Deep Dive
1. Protocol Adoption and Revenue Mechanics (Bullish Impact)
Overview: USUAL's value is intrinsically tied to the adoption of its stablecoin, USD0. The protocol generates revenue primarily from yield on the U.S. Treasury Bills backing USD0. A core mechanism directs 70% of this revenue to buy back and burn USUAL tokens, while 30% is distributed weekly to users who lock USUAL (USUALx). This creates a direct, deflationary link: as Total Value Locked (TVL) and revenue grow, buyback demand for USUAL increases.
What this means: This model is structurally bullish for USUAL's price if adoption accelerates.
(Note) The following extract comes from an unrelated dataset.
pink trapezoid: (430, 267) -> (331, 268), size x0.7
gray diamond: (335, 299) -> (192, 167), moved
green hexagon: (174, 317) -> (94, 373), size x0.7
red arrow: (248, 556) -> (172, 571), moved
Increased USD0 usage translates to higher protocol revenue and larger, sustained buybacks, reducing circulating supply and supporting price appreciation. The recent completion of the USUALx unlock phase (Usual) removes a source of sell pressure, allowing this mechanism to work more effectively.
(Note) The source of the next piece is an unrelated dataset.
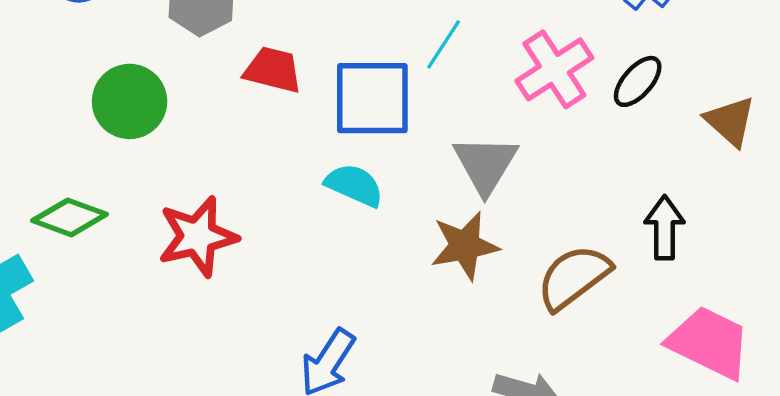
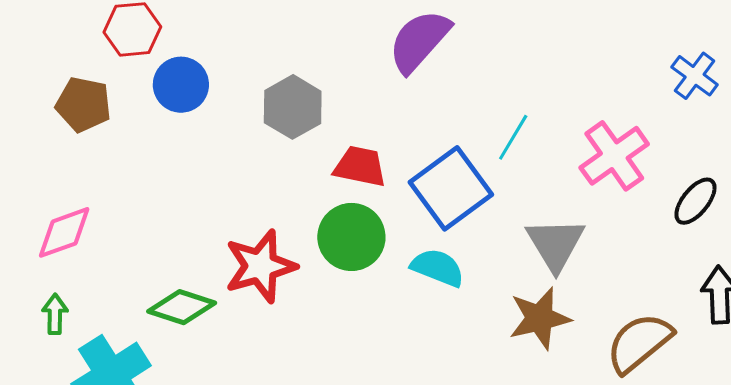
black ellipse: (638, 81) -> (695, 201), moved
blue square: (372, 98) -> (451, 188), turned -34
green circle: (130, 101) -> (351, 237), moved
red star: (198, 236) -> (260, 266), moved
2. Market Competition and Regulatory Landscape (Bearish Impact)
Overview: Usual operates in the highly concentrated stablecoin market, dominated by Tether (USDT) and Circle (USDC). It also faces competition from other yield-bearing and RWA-backed stablecoins. Furthermore, regulatory developments, such as the U.S. Digital Asset Market Clarity Act, are shaping the rules for stablecoin issuance and interest payments, which could impact Usual's operational model.
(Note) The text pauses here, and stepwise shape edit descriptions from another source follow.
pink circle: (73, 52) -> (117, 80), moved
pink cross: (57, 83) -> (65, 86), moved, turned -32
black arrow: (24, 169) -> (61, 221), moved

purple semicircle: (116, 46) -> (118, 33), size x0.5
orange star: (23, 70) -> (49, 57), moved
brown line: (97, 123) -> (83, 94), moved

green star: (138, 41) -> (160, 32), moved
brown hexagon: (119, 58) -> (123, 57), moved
What this means: Intense competition presents a significant headwind. For USUAL's price to rise substantially, USD0 must capture meaningful market share from established incumbents, which is a formidable challenge. Restrictive regulations, particularly those limiting yield payments, could directly undermine a key value proposition of the protocol, potentially stifling demand for both USD0 and the USUAL token.
3. Security Vulnerabilities and DeFi Risks (Bearish Impact)
Overview: DeFi protocols are prime targets for exploits. Usual has faced hacking attempts, including a flash loan attack in May 2025 that was halted by security firm BlockSec (CoinMarketCap). The broader ecosystem is also vulnerable, as seen in the March 2026 $25M Resolv protocol exploit, which involved a similar yield-bearing stablecoin design (The Defiant).
What this means: A successful major exploit would likely cause a severe loss of user funds and confidence, leading to a sharp decline in TVL and a collapse in USUAL's price. Even without a direct hack, contagion from failures in similar protocols can spur negative sentiment and capital flight from the entire sector, posing a persistent downside risk.
Conclusion
USUAL's future price is a tug-of-war between its innovative, self-reinforcing economic model and the substantial market, regulatory, and security risks it faces. For a holder, the key is monitoring whether real-world adoption and revenue growth can outpace these systemic challenges.
Will rising Treasury yields and successful integrations like its Euro rail drive sufficient TVL growth to activate powerful buybacks?